'''
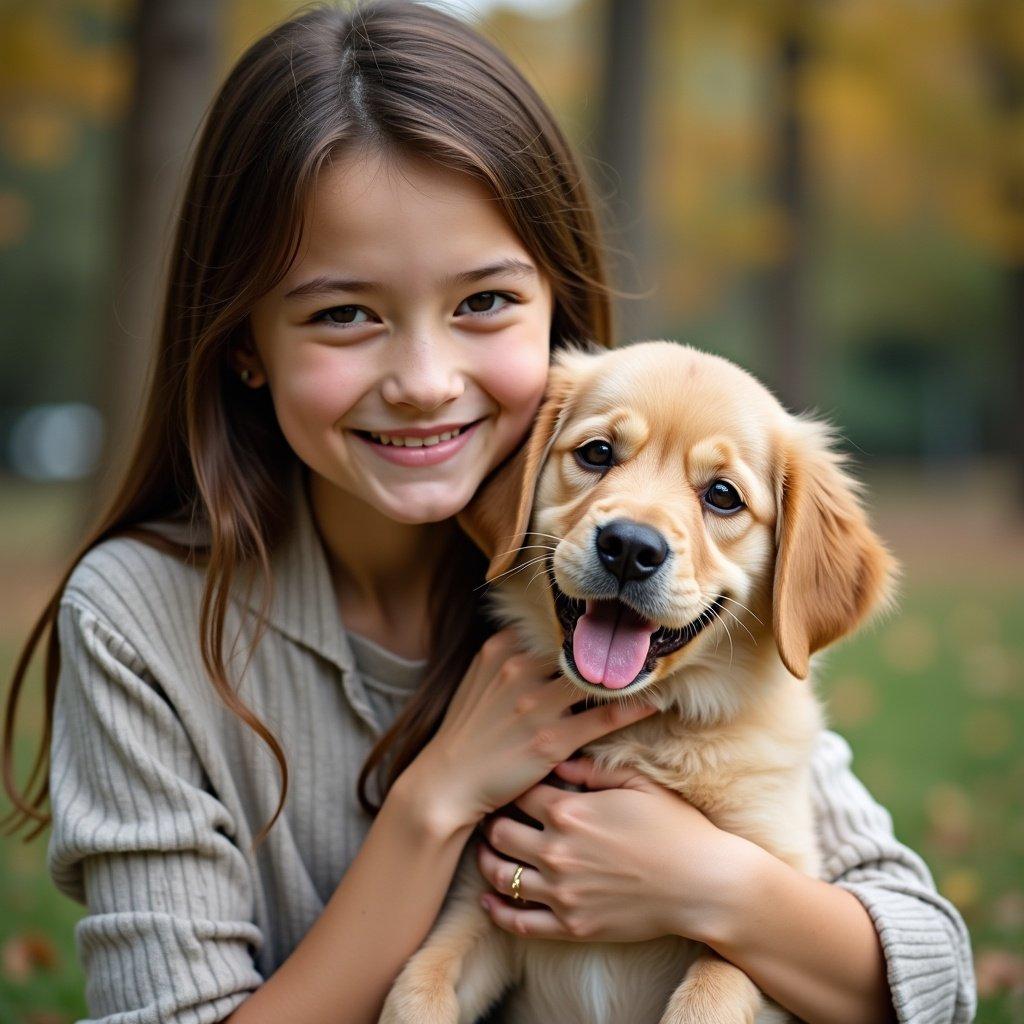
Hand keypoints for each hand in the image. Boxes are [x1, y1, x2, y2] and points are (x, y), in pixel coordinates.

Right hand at [408, 629, 658, 833]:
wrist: (447, 782)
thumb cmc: (467, 733)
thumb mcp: (478, 680)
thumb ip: (508, 655)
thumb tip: (539, 638)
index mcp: (500, 650)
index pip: (553, 627)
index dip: (585, 626)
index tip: (615, 620)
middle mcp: (518, 670)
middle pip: (578, 647)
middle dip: (611, 644)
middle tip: (647, 639)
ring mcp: (535, 705)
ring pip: (595, 678)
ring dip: (628, 673)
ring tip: (661, 668)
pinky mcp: (550, 740)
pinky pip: (602, 717)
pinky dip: (633, 707)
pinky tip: (654, 701)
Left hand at [476, 756, 756, 943]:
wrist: (704, 885)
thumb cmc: (675, 827)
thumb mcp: (637, 782)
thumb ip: (591, 768)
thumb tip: (557, 757)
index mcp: (570, 811)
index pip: (517, 792)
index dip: (510, 785)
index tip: (510, 784)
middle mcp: (556, 850)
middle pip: (498, 832)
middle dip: (490, 821)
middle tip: (490, 815)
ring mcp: (561, 892)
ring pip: (500, 875)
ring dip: (486, 861)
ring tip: (487, 851)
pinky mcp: (571, 926)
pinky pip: (518, 922)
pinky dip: (496, 910)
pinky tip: (490, 899)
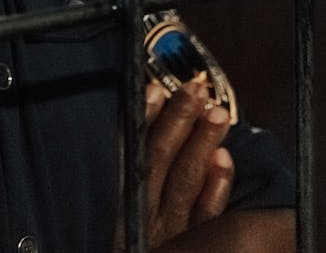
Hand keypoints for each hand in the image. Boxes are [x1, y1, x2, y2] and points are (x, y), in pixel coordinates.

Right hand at [114, 79, 233, 251]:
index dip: (144, 122)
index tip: (154, 89)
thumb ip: (110, 186)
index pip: (132, 156)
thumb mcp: (101, 223)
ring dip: (202, 143)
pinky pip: (206, 219)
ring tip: (216, 112)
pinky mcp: (191, 250)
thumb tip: (117, 143)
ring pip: (187, 183)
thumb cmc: (103, 248)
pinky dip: (217, 189)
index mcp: (119, 212)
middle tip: (195, 90)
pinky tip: (224, 161)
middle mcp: (144, 222)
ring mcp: (169, 239)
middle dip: (178, 123)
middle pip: (162, 162)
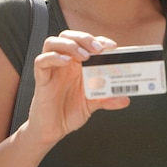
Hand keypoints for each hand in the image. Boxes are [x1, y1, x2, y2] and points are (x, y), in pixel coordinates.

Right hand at [25, 30, 129, 145]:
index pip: (86, 42)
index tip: (112, 46)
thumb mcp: (92, 104)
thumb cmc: (69, 112)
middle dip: (84, 38)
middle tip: (98, 49)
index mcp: (77, 64)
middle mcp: (64, 63)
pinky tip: (65, 62)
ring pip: (52, 42)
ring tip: (83, 55)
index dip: (99, 39)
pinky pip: (41, 61)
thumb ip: (107, 99)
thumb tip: (125, 99)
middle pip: (68, 36)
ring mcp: (52, 69)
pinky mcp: (41, 79)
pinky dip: (53, 57)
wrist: (52, 130)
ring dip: (69, 45)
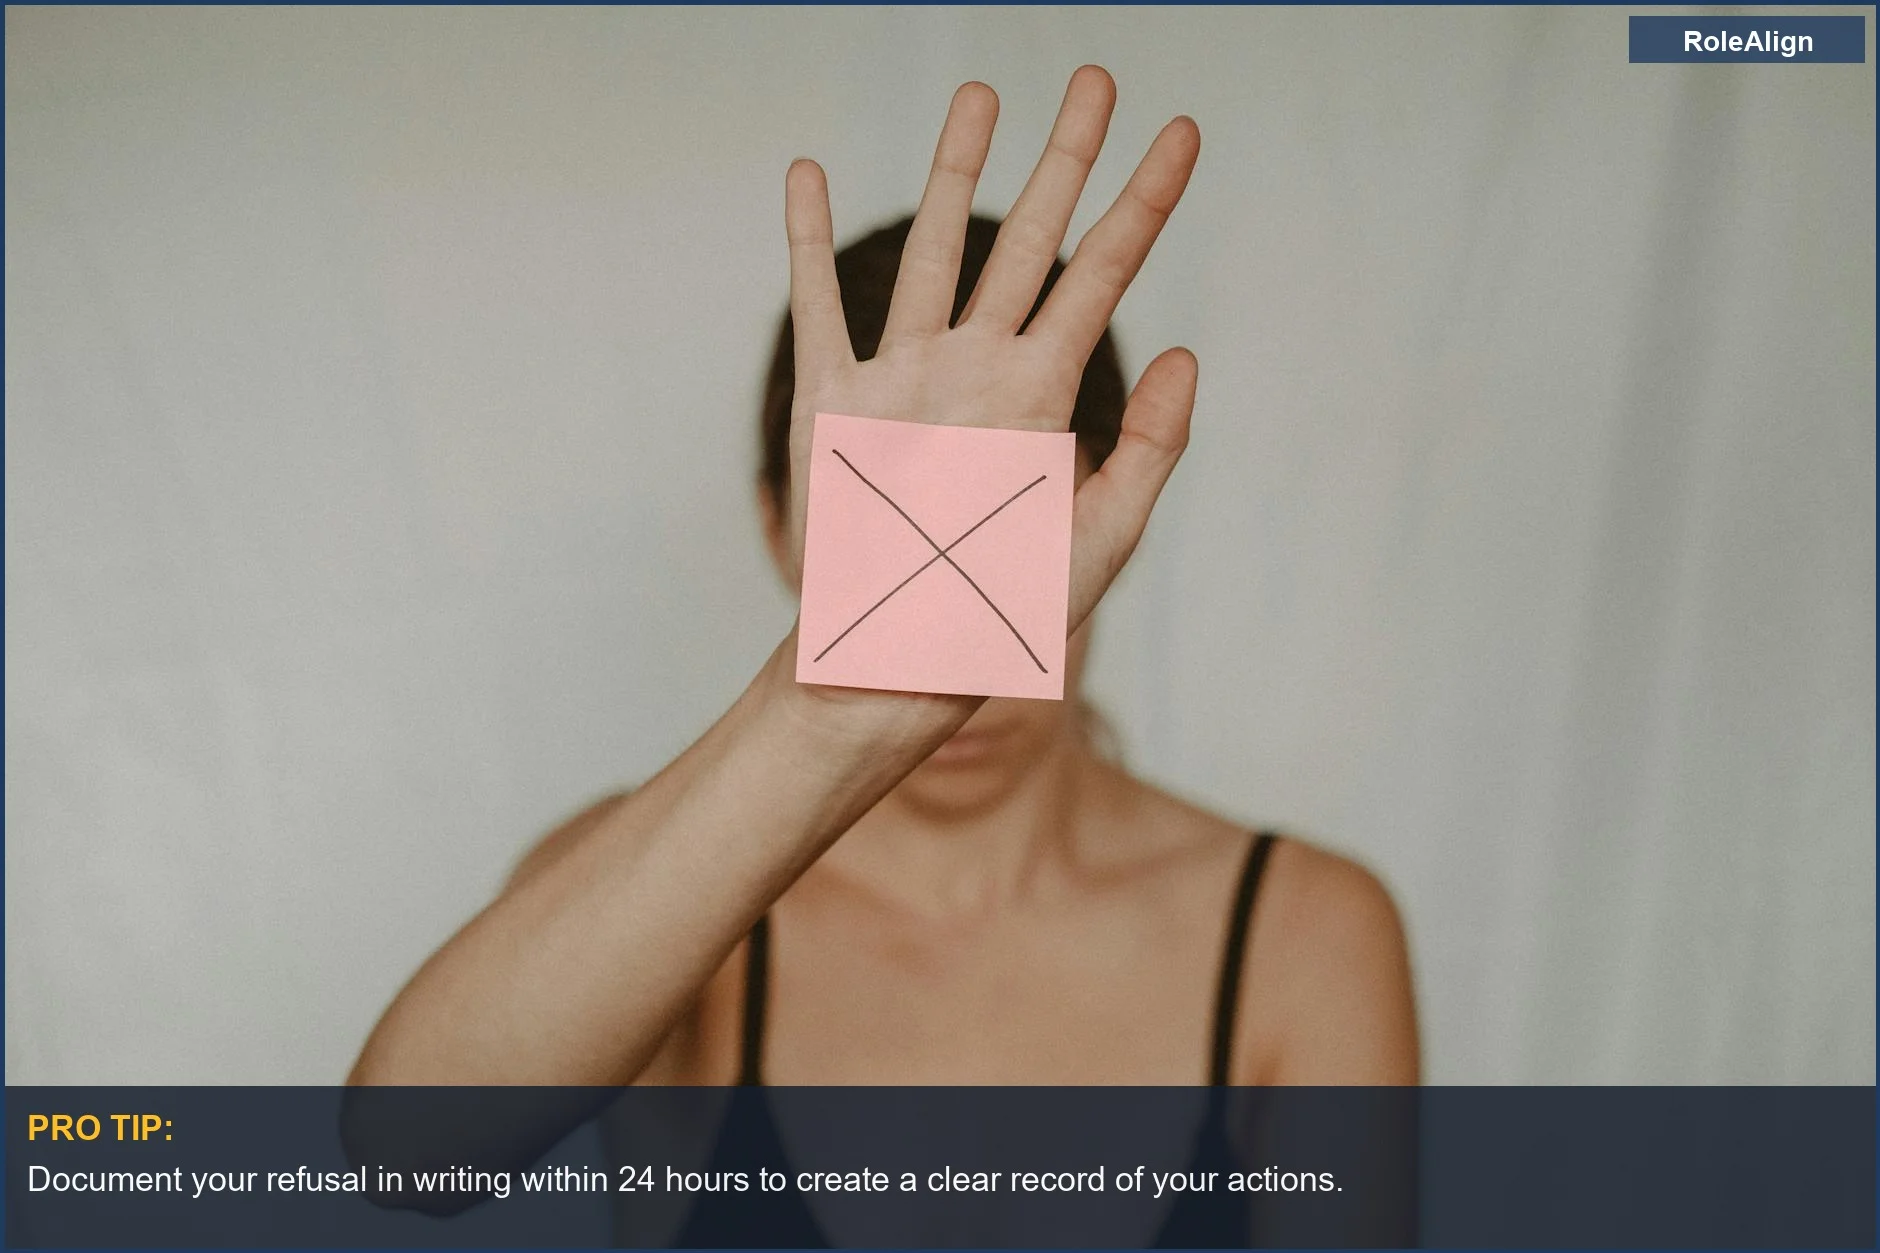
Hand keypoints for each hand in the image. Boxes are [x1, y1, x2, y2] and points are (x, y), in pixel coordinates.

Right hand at [782, 66, 1201, 635]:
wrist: (893, 666)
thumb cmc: (999, 619)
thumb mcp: (1098, 542)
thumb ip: (1150, 451)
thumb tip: (1191, 353)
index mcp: (1044, 397)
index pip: (1106, 275)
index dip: (1146, 202)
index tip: (1182, 133)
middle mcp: (978, 371)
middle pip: (1028, 239)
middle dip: (1063, 157)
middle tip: (1094, 75)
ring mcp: (903, 379)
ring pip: (930, 249)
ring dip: (951, 170)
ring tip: (979, 95)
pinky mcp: (831, 403)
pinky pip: (818, 305)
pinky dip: (804, 240)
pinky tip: (805, 172)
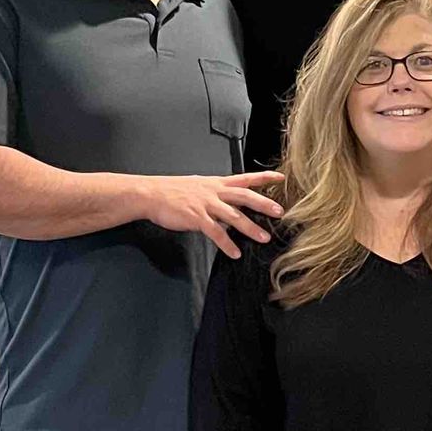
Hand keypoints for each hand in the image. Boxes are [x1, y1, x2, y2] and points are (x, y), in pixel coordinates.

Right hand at [138, 171, 284, 258]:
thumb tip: (229, 207)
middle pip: (245, 196)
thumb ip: (216, 195)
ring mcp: (206, 204)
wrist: (150, 194)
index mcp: (216, 183)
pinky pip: (216, 232)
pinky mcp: (196, 218)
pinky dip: (227, 244)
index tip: (281, 177)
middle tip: (280, 212)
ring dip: (250, 228)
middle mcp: (214, 192)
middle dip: (264, 204)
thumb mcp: (199, 186)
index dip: (264, 177)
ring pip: (234, 216)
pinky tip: (235, 253)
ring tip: (264, 238)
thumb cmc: (172, 191)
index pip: (245, 178)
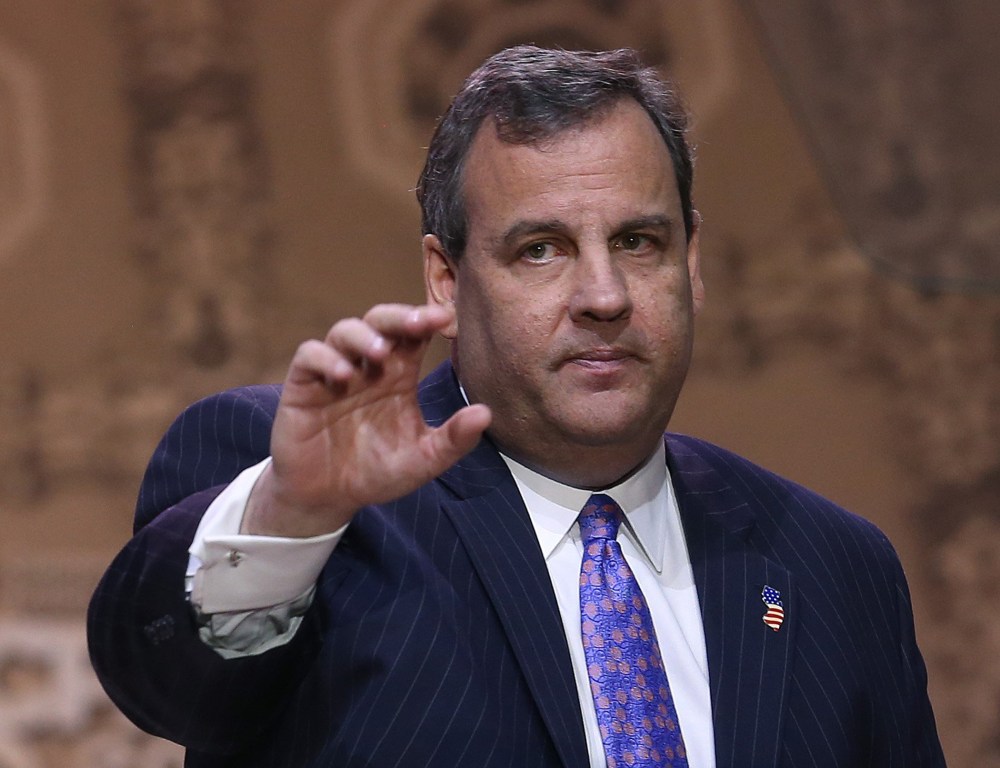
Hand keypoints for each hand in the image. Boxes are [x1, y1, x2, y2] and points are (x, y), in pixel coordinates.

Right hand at [242, 303, 490, 536]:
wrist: (327, 498)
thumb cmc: (376, 473)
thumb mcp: (422, 461)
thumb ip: (452, 440)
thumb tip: (487, 414)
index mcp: (399, 375)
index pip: (414, 334)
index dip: (429, 320)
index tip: (448, 318)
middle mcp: (368, 366)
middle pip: (381, 320)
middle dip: (399, 316)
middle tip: (419, 323)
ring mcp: (334, 372)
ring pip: (344, 330)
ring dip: (364, 336)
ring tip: (380, 353)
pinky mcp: (303, 386)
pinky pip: (309, 355)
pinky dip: (326, 358)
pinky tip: (344, 376)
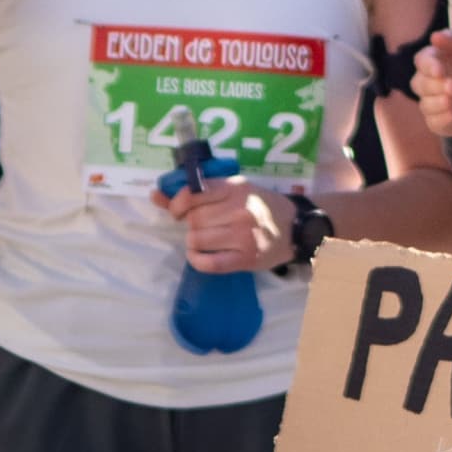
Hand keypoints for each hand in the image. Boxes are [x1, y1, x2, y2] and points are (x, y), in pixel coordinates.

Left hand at [154, 173, 295, 272]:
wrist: (296, 228)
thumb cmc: (262, 206)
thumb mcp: (235, 190)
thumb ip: (197, 193)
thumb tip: (154, 195)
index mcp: (236, 188)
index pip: (193, 194)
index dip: (177, 204)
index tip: (179, 211)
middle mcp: (239, 210)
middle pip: (193, 220)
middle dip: (191, 224)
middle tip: (204, 226)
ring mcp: (243, 235)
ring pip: (196, 240)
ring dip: (194, 242)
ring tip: (207, 240)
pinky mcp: (245, 259)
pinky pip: (208, 263)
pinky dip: (198, 260)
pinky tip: (202, 255)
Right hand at [412, 30, 451, 137]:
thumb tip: (435, 36)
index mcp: (433, 61)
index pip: (421, 61)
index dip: (428, 66)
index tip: (439, 70)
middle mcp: (427, 82)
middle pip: (419, 83)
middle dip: (434, 85)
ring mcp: (430, 101)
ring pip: (425, 103)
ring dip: (437, 102)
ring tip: (451, 99)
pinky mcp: (436, 119)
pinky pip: (433, 121)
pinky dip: (442, 118)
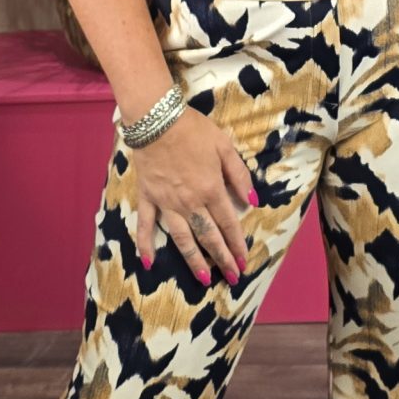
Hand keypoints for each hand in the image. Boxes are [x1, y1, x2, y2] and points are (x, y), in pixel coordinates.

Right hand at [130, 104, 256, 290]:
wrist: (157, 120)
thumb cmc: (193, 130)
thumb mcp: (224, 146)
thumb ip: (239, 175)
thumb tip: (252, 201)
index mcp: (211, 189)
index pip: (229, 223)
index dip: (237, 244)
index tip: (244, 261)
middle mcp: (190, 202)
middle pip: (209, 236)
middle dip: (222, 258)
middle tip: (232, 277)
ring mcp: (167, 203)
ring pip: (182, 238)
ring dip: (194, 260)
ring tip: (204, 279)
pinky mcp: (147, 198)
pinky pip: (146, 225)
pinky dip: (145, 244)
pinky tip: (149, 262)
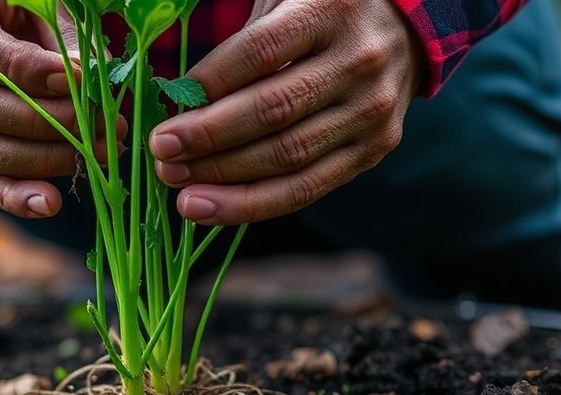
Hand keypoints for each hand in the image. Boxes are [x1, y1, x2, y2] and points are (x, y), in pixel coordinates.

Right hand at [0, 0, 101, 217]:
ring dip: (43, 159)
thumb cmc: (2, 5)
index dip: (31, 72)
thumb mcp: (30, 1)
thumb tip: (94, 76)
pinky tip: (49, 203)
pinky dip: (14, 195)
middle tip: (106, 127)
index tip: (79, 80)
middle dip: (50, 122)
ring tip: (95, 157)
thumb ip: (59, 33)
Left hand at [149, 0, 425, 225]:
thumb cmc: (317, 14)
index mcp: (331, 9)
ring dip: (223, 177)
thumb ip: (237, 41)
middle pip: (273, 110)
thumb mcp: (281, 0)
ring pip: (288, 157)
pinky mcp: (373, 151)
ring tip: (176, 185)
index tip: (168, 104)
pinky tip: (208, 209)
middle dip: (208, 137)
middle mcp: (358, 61)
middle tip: (160, 151)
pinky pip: (306, 188)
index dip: (210, 82)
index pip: (260, 52)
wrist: (400, 31)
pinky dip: (251, 204)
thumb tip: (178, 99)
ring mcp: (370, 111)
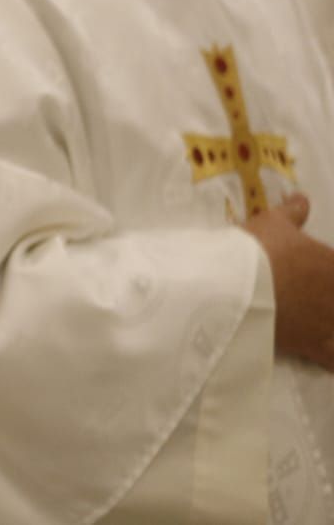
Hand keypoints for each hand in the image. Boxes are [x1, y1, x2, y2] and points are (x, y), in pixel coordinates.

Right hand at [243, 193, 333, 369]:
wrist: (235, 288)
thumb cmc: (255, 250)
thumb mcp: (271, 223)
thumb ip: (291, 213)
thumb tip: (302, 198)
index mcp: (332, 264)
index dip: (328, 271)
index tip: (321, 273)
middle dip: (330, 297)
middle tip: (317, 298)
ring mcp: (329, 324)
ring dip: (330, 324)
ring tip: (321, 322)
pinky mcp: (313, 348)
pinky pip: (333, 360)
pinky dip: (332, 360)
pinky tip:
'''
## [Problem description]
How would the lines above read from the one with "thumb cmc: (317, 14)" to the one with "thumb tip: (302, 198)", inclusive, with no pictures? Write them out exactly.

## [Reply]
thumb cmc: (317, 14)
index mcp: (331, 9)
ring dip: (223, 177)
thumb ip: (237, 41)
middle pip: (273, 110)
thumb mcp: (281, 0)
ring pip: (288, 157)
pinky mcp: (373, 151)
ring tip: (176, 185)
index tip: (168, 104)
pinky tip: (208, 209)
middle dip: (208, 137)
middle mcp: (358, 61)
middle tip: (160, 151)
pinky pip: (306, 188)
index dip: (210, 82)
index pip: (260, 52)
wrist: (400, 31)
pinky dip: (251, 204)
thumb tip: (178, 99)
ring mcp: (370, 111)
Hand keypoints for each hand in the image. Boxes are [x1, y1, x2, y2] and points are (x, y), in pixel coordinates.

Right hand at [243, 193, 333, 369]:
wrist: (235, 288)
thumb cmc: (255, 250)
thumb mcp: (271, 223)
thumb ip: (291, 213)
thumb tip: (302, 198)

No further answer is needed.